The union’s declaration of support for Starmer’s candidacy came on the very same day as the nomination process began in the Parliamentary Labour Party and without any form of consultation with those union members who pay into the Affiliated Political (Labour Link) fund. To the astonishment of more than a few Corbyn supporters in the union, as well as the consternation of many of the union’s senior officials, the Unison Labour Link committee backed Corbyn, albeit by slender margins, in both 2015 and ’16. The union’s high command decided in the wake of Labour’s December 2019 to leave nothing to chance (or any semblance of membership involvement). Through its Labour Link fund Unison appears to have been the single biggest union contributor to Starmer’s leadership campaign, donating over £30,000.

“A change is gonna come”, but when?

But the new NEC faces significant internal obstacles to delivering ‘real change’ as well as the critical challenge of membership engagement against the backdrop of continuing cuts to real pay, terms and conditions. Turnout in the NEC elections was again worryingly low, reaching no more than 6.6% in any of Unison’s twelve regions and just 9.9% in any of its service groups. Nonetheless, the results signal a leftward shift within Unison’s activist layer.

Unfortunately, the signs thus far suggest that the entrenched machine built up over the past two decades won’t concede gracefully, not least in terms of the union’s relationship with the Labour Party. At present the union has two seats on Labour’s own NEC with one held by Wendy Nichols, the secretary of the union’s North Yorkshire local government branch, who lost her previous seat on the union’s executive in 2017 and has failed to regain it in two subsequent elections.
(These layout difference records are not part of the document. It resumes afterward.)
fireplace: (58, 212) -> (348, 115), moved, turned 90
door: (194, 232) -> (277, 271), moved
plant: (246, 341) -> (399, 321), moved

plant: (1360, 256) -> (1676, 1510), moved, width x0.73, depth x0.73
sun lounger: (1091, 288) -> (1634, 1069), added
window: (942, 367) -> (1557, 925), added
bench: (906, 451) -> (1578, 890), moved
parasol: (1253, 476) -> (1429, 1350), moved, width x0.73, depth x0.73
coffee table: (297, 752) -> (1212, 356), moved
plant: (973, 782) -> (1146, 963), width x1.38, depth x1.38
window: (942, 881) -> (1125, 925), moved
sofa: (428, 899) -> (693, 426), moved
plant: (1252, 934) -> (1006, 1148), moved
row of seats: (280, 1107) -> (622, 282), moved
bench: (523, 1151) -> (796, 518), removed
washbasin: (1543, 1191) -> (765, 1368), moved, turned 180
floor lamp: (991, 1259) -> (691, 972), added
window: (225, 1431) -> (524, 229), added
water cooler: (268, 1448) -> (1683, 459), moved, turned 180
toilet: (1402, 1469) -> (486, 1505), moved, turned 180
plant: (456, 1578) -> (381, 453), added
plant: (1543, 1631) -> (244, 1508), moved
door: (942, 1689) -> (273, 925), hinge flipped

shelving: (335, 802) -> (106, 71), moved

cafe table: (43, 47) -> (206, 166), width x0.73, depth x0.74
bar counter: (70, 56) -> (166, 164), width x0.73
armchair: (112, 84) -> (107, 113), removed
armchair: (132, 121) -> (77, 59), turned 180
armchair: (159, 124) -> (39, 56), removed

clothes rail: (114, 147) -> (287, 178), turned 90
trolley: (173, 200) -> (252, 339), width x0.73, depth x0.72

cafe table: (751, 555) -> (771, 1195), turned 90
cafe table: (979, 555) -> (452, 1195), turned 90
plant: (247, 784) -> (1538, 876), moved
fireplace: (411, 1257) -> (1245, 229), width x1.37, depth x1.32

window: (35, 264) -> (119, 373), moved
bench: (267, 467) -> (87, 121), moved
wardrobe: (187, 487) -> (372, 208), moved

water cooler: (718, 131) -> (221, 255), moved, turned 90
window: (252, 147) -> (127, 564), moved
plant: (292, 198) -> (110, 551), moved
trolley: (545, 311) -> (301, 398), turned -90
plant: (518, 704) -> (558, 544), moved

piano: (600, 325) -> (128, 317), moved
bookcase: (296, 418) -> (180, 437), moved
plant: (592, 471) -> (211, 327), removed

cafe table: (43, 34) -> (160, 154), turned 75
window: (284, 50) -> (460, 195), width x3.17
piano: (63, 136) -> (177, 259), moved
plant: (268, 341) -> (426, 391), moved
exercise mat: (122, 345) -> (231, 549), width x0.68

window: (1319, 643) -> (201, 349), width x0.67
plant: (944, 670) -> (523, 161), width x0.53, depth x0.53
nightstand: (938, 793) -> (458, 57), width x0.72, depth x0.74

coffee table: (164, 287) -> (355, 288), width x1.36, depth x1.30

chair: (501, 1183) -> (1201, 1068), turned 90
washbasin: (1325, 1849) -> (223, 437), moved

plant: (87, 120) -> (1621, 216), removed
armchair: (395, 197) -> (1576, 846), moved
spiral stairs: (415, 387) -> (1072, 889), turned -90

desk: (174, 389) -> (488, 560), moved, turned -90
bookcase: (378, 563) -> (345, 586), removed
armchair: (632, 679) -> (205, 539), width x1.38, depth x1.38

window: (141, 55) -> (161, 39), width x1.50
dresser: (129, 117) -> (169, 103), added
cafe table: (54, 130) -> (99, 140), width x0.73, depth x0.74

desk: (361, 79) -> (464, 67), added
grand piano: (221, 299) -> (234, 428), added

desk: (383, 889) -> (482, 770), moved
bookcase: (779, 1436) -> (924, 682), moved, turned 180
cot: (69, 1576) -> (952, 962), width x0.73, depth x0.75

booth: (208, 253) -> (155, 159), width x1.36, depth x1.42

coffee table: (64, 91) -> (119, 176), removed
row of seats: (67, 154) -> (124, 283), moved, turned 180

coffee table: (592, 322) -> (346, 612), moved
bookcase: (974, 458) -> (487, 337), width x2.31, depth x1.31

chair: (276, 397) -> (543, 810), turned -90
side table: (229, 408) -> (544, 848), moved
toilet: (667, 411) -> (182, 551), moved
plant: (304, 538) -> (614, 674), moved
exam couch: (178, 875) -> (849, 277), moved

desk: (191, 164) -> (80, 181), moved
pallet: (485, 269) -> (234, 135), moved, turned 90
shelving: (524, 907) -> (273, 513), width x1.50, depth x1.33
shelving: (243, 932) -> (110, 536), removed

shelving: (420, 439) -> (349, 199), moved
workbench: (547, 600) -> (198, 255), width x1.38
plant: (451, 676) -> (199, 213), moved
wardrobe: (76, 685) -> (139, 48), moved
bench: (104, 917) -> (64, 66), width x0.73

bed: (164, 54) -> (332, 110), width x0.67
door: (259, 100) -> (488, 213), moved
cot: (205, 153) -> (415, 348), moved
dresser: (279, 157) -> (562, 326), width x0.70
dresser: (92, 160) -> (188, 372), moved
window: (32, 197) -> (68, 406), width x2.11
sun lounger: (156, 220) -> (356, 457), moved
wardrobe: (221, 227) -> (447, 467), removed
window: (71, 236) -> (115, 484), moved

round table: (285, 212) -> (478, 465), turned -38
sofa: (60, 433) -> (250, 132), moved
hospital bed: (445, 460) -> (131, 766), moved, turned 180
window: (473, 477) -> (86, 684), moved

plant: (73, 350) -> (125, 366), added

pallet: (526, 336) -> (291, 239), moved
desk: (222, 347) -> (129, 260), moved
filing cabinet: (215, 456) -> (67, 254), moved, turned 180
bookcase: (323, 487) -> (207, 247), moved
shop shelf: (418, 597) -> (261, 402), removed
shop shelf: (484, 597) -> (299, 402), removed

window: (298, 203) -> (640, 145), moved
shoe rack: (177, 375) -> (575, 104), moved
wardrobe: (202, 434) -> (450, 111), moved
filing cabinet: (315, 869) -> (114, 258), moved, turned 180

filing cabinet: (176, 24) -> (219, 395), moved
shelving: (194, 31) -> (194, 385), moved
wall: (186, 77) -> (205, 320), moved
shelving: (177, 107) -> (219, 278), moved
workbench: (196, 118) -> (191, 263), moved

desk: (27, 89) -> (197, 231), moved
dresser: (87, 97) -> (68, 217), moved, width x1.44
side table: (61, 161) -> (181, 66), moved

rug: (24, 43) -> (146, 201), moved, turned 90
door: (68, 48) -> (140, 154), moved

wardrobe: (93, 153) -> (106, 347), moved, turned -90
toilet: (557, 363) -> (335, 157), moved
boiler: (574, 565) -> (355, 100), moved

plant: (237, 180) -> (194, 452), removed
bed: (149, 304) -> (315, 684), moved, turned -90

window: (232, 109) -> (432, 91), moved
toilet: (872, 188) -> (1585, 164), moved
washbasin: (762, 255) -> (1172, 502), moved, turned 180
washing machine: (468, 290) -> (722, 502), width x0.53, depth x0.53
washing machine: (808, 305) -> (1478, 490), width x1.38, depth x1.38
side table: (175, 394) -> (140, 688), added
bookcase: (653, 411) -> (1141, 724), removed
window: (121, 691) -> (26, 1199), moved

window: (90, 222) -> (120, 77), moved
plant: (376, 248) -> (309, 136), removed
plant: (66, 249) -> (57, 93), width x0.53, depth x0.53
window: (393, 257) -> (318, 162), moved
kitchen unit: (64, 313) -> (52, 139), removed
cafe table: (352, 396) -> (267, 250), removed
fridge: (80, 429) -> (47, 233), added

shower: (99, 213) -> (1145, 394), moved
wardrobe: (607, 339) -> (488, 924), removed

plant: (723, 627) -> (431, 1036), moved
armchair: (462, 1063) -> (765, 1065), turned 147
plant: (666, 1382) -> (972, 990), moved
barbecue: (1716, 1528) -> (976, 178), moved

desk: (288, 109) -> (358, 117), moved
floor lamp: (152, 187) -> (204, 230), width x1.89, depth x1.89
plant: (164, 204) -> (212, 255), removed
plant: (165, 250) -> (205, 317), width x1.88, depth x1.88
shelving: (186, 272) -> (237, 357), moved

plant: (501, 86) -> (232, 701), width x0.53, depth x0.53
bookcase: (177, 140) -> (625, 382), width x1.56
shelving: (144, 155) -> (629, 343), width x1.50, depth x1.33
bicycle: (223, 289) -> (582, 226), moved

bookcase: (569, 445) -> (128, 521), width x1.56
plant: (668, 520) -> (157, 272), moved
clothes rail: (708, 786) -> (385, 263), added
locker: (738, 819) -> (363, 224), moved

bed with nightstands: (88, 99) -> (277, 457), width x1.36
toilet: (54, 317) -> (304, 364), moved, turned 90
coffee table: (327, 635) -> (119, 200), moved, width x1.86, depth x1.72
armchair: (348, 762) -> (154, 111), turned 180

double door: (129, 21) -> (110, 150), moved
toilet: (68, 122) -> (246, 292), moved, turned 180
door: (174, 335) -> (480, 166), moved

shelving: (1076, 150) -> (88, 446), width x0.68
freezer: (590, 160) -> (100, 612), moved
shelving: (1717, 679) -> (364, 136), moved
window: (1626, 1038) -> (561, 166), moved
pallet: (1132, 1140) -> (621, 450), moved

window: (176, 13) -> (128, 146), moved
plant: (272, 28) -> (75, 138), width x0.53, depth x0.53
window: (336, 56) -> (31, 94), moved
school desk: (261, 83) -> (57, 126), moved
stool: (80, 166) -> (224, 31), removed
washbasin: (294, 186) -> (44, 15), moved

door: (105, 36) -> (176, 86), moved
The other Unison representative is Mark Ferguson, the union’s parliamentary officer and an appointed official, was LabourList’s editor from 2010-14. Both consistently vote with the right on the NEC. In contrast, Time for Real Change members of Unison’s NEC issued a statement clearly opposing automatic expulsions and proscriptions in the wake of the July vote by Labour’s governing body.

The hard work starts

Securing an NEC majority was probably the easy part. A dramatic illustration of the scale of bureaucratic resistance came just a week after the results emerged. On Friday 18th June the newly elected NEC met officially for the first time at the close of the online national conference. Its principal item of business was the election of a three-member presidential team, which plays both a significant symbolic and practical role during its year-long term. The new executive elected Andrea Egan as senior vice-president, Kath Owen as junior vice-president and Paul Holmes as president. In Holmes’ absence, Egan assumed the chair only to face multiple interruptions from full-time officials. The NEC was apparently blocked from agreeing a date for its next meeting (!), though it did eventually convene a July meeting.

The following Monday the union’s national website published a terse statement, which gave begrudging recognition of Holmes’ election, while noting that he cannot assume the presidency. The statement neglected to mention the reason: Holmes, while eligible to stand for office, has been suspended by the union for 19 months without a disciplinary hearing taking place. Another leading figure on the NEC left, health worker Karen Reissmann, cannot currently take up her seat, having faced multiple suspensions.

To an outside observer such internal wrangling may seem trivial, but they underscore the scale of the challenge the new NEC faces in leading the transformation of Britain’s biggest union into a force capable of mounting effective resistance to further real terms pay cuts, still more austerity in local government, real pay cuts across the public sector and the accelerating privatisation of the NHS. The new NEC does, however, include several battle-hardened activists, who have led successful local resistance.